Finding non-English key names for cleanup while only speaking English
Posted by watmildon on 22 November 2022 in English (English).The Goal
While working through some edits in Indonesia I noticed object with the key “nama”. A quick search revealed that this in Indonesian for “name” and the objects can very likely be modified to use the standard English. I wondered, how common is this? Is it easy enough to track down?
The Plan
As a test run I picked 4 tags: name, building, source, type. These show up in TagInfo in abundance and I’m sure there are lots of other good candidates.
Next step is to get usable translations. It turns out Google Sheets has a GOOGLETRANSLATE function that takes a word and will return translations into various languages. I pulled in the two letter language code list and built my sheet. After eliminating all languages that Google Translate didn’t support and all languages with non Latin characters I was left with ~80 languages to check.
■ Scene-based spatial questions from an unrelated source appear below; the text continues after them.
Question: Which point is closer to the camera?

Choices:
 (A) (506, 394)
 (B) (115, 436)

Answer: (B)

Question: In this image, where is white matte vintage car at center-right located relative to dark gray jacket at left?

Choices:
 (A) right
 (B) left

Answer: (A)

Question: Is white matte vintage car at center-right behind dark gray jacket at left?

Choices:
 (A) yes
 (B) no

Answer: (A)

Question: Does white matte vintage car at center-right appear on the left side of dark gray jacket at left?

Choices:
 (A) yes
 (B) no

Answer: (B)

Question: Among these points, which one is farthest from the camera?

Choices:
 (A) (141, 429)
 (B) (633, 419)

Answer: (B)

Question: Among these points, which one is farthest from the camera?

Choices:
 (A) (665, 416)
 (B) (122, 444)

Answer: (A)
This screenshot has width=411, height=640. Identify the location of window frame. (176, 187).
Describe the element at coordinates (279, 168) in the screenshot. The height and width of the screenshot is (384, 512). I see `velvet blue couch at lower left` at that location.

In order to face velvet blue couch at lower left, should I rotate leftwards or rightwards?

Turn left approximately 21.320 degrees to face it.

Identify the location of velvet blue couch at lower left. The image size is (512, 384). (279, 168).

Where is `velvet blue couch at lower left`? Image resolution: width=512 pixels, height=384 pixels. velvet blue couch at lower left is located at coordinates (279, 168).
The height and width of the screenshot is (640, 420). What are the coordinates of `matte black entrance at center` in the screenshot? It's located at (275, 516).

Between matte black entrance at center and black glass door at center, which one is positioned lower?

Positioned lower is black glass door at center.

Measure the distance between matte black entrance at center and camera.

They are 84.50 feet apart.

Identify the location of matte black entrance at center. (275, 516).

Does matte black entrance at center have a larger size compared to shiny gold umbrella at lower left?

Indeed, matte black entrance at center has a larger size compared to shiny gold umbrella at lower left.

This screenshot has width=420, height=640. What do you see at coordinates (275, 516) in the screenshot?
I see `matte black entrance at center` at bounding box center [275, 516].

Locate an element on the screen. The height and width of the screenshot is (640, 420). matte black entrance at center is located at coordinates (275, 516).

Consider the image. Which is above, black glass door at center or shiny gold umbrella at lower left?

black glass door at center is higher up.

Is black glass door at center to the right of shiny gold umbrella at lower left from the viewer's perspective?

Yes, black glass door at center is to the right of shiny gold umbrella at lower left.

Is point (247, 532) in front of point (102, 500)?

The last step was to pull usage information. Fortunately for me TagInfo has an exceptionally well documented REST API. Fifty lines of C# later and I had my results.
The Results
Clicking through a few of these in TagInfo reveals some more likely candidates for cleanup.
name | 92528930 |
nome | 166 |
Name | 7 |
Nom | 62 |
Nome | 31 |
non | 6 |
név | 1 |
nama | 133 |
nombre | 207 |
building | 537924316 |
bangunan | 4 |
Bangunan | 1 |
budynek | 2 |
source | 242170152 |
bron | 13 |
fonte | 16 |
Source | 66914 |
fuente | 57 |
kaynak | 8 |
type | 10603620 |
tip | 382 |
tipo | 375 |
typ | 65 |
Typ | 6 |
genus | 902468 |
tipas | 2 |
Type | 283 |
tur | 8 |
Comment from n76 on 22 November 2022 at 23:29
Sounds like you have a found some good things to clean up.
I see you have “genus” as a translation of “type” but you should be aware that “genus” is a valid tag for tagging plants so you may want to refine that one a bit more. Maybe if you find a
genus=*
tag withoutnatural=*
and/or other associated tags likespecies=*
they could be candidates.Comment from watmildon on 23 November 2022 at 03:26
Oh absolutely. I was curious about “genus” and it’s only in the list because Latin was one of the “languages” that happened to survive my sorting. I highly doubt anyone is actually accidentally submitting Latin into the database. Casting a wide net means you’ll very often find false positives!
Comment from Mateusz Konieczny on 26 May 2023 at 08:15
Note that (based on my own experience) it is easy to fall into trap of finding a lot of things to fix then not managing to fix even small part of that.
So I would encourage to balance fixing/finding things to fix.
(BTW, I have obviously_mistagged_tags_using_trivial_tag_fixes.py and obviously_mistagged_tags_using_wrong_keys.py )
Comment from Mateusz Konieczny on 26 May 2023 at 08:18
for first link target was supposed to be https://codeberg.org/matkoniecz/OpenStreetMap_cleanup_scripts/src/branch/master/script_assisted_cleanup/obviously_mistagged_tags_using_trivial_tag_fixes.py
Comment from Mateusz Konieczny on 26 May 2023 at 08:20
Oh, and it is also danger of being to edit happy and then damaging data more than improving it (or ending with case where others think it happened due to lacking or missing communication). This also happened recently to me and I am still fixing it.
See also https://wiki.openstreetmap.org/wiki/Automated_Edits_code_of_conduct
Comment from watmildon on 26 May 2023 at 20:56
Oh absolutely! Definitely meant as a demonstration of “there’s work out there that’s easy to go get at” than a recommendation to “go mass retag things”. As always, the tools are powerful but must be used cautiously.
We have an infinite sea of work, just need to find the right little inspirations for folks to go to it. (in a collaborative and cooperative manner of course!)